**EXERCISE DETAILS**
Search term "Initiated": please show all lines in the listing that contain it.

**RECORDS SUPPLIED**
+++
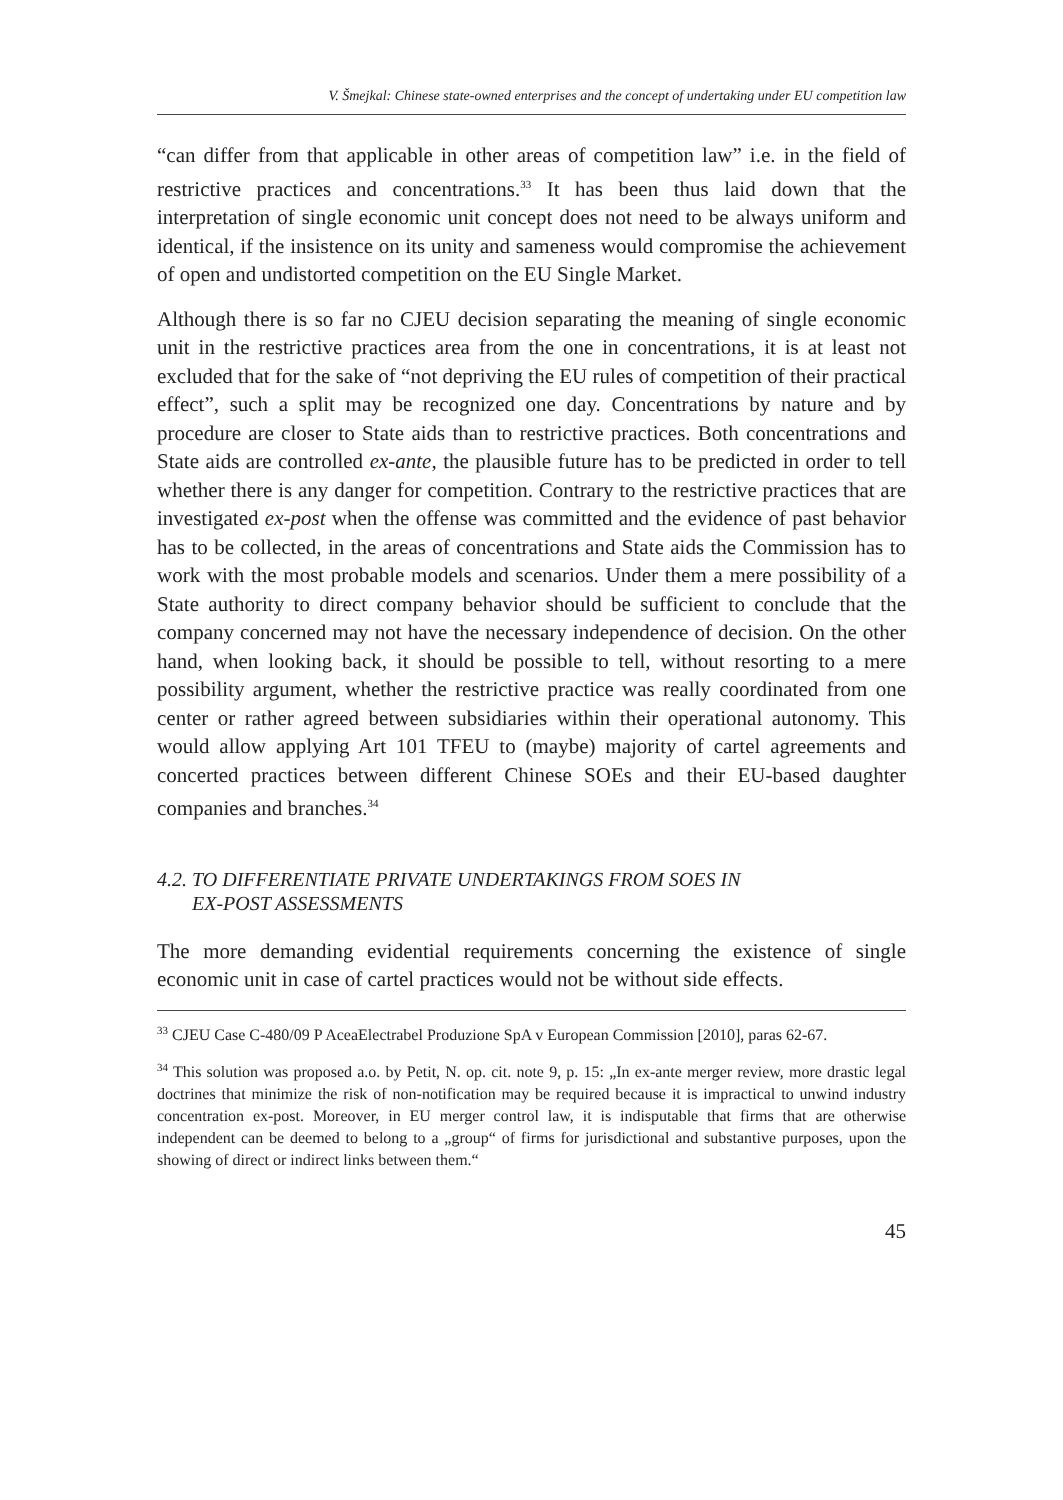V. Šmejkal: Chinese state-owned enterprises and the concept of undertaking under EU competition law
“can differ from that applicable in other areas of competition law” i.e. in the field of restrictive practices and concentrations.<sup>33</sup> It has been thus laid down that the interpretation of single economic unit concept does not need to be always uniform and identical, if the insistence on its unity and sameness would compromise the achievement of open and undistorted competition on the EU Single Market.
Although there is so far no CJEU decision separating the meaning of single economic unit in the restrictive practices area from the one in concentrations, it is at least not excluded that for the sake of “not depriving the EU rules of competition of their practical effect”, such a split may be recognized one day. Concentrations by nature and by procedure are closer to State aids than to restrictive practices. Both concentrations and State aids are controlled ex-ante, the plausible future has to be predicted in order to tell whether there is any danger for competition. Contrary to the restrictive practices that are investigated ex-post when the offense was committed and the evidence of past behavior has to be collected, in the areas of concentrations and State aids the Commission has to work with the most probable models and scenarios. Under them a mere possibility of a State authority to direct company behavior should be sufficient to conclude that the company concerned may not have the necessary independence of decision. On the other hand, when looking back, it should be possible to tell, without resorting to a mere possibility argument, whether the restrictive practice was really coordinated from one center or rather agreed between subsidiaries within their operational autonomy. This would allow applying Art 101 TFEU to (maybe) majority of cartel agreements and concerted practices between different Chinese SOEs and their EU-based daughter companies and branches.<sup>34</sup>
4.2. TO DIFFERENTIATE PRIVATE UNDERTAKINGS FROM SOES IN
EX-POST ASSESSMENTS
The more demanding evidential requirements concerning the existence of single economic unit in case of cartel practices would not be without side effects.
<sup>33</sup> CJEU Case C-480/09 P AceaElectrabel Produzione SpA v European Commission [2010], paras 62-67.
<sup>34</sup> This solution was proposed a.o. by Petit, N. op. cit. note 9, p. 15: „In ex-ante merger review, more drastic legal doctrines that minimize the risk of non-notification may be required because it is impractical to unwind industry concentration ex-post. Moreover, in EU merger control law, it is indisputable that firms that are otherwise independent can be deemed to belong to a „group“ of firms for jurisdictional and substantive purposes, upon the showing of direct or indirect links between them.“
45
+++
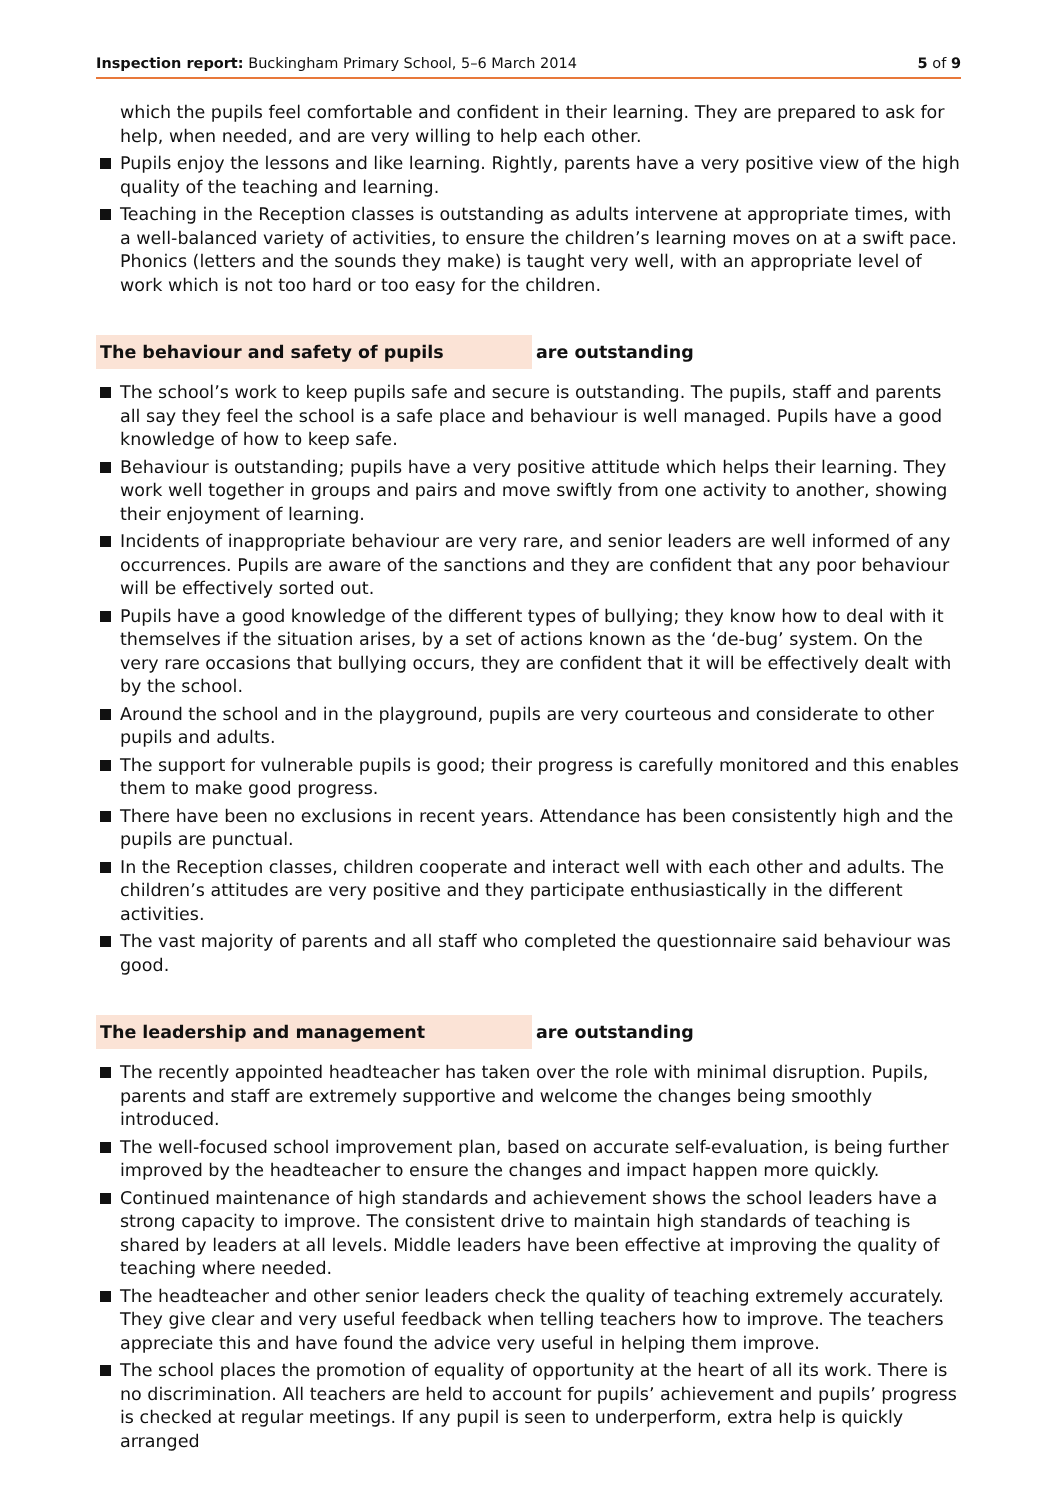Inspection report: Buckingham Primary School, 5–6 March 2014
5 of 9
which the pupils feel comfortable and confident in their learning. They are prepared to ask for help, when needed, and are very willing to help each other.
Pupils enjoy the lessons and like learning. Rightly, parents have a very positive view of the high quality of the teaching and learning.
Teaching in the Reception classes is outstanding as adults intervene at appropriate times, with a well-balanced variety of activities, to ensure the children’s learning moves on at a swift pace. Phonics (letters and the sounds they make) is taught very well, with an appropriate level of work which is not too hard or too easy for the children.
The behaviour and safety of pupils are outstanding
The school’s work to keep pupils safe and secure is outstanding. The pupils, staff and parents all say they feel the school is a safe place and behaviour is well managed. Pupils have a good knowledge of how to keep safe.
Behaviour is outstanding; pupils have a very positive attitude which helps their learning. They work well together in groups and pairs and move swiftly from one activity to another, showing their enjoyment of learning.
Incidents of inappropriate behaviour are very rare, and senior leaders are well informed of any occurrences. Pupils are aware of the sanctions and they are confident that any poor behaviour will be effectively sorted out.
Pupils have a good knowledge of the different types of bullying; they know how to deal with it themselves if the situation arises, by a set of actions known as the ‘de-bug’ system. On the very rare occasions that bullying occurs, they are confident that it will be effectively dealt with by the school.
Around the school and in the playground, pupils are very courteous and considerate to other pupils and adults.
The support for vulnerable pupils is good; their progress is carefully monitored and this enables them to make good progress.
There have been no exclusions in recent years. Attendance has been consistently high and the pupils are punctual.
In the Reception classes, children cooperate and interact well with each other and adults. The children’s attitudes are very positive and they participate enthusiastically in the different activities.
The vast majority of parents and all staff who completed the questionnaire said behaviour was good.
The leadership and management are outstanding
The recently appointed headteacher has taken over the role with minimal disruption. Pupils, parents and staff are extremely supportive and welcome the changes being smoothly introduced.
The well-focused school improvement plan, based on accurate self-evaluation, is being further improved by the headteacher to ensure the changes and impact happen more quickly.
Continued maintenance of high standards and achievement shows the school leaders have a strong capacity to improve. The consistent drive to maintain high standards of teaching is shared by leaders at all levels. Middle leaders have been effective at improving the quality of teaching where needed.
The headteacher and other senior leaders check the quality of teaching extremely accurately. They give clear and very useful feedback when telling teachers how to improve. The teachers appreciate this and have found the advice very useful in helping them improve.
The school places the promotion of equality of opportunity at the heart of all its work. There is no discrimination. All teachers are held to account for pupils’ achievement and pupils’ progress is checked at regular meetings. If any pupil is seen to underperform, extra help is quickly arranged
+++
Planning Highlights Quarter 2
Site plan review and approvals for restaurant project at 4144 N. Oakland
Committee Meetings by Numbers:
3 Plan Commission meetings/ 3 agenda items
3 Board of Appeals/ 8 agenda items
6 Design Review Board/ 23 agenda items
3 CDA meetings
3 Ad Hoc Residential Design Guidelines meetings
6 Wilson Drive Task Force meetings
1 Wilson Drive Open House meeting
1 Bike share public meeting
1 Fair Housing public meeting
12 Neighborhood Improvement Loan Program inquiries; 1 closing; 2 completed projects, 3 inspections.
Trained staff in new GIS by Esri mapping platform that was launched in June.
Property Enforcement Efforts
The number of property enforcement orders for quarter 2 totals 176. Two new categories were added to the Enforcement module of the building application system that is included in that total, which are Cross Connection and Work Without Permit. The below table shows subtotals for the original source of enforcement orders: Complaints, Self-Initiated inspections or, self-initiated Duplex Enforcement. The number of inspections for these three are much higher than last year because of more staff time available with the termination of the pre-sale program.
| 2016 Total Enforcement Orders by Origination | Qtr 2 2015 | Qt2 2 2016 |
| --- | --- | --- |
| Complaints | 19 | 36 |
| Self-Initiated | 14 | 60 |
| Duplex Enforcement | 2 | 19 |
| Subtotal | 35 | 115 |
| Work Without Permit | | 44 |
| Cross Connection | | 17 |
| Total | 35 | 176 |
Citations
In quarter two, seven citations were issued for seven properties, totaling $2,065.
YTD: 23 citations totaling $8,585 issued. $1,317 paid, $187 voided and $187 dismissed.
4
+++
**OUTPUT OF THE EXERCISE**
The number of property enforcement orders for quarter 2 totals 176. Two new categories were added to the Enforcement module of the building application system that is included in that total, which are Cross Connection and Work Without Permit. The below table shows subtotals for the original source of enforcement orders: Complaints, Self-Initiated inspections or, self-initiated Duplex Enforcement. The number of inspections for these three are much higher than last year because of more staff time available with the termination of the pre-sale program.
| Self-Initiated | 14 | 60 |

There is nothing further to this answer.